Segundo ele, de 1.400 a 1.600 contêineres com café deixaram de ser embarcados durante as duas semanas da greve. Desta forma, os exportadores deixaram de ganhar, neste período, cerca de US$ 60 milhões de dólares. Os Estados Unidos, a Alemanha e a Itália ocupam, respectivamente, os três primeiros lugares no ranking dos principais países consumidores do café brasileiro, com 17,4% (2.081.399 sacas), 16% (1.922.109 sacas) e 10,1% (1.216.216 sacas), respectivamente.

 

“Afetou também o capital de giro das exportadoras de café. Normalmente, recebem o dinheiro quando é embarcado o café. Tem gente que ainda não embarcou. O café ainda está parado em terminais, armazéns, estão em trânsito. Esse volume que não embarcou em maio, vai ser embarcado em junho. Ele está acumulando e estamos encontrando dificuldade de espaço nos navios”, diz Soares.

 

De acordo com ele, a expectativa é que a situação se normalize nas próximas semanas.
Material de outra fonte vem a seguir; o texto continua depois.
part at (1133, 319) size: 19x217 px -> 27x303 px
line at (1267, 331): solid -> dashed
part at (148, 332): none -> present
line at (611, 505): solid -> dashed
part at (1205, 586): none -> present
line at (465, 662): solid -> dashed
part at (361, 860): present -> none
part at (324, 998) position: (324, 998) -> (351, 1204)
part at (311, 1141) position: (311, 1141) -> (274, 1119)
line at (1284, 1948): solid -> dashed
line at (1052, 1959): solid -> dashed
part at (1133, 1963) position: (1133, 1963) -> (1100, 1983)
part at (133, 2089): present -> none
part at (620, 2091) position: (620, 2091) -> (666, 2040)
Porém, há possibilidade do cais santista perder uma parcela da exportação de café para outros portos brasileiros.

 

“A seca afetou a produção do café conilon. Agora, está voltando a produção e o Brasil começou a ficar competitivo. O porto de Vitória deve aumentar a exportação de café conilon e vai tirar uma fatia do Porto de Santos. A produção da Bahia e norte do Espírito Santo vai ser exportada por lá. A parcela de Santos deve cair de 83% (hoje) para até 75%”, comenta.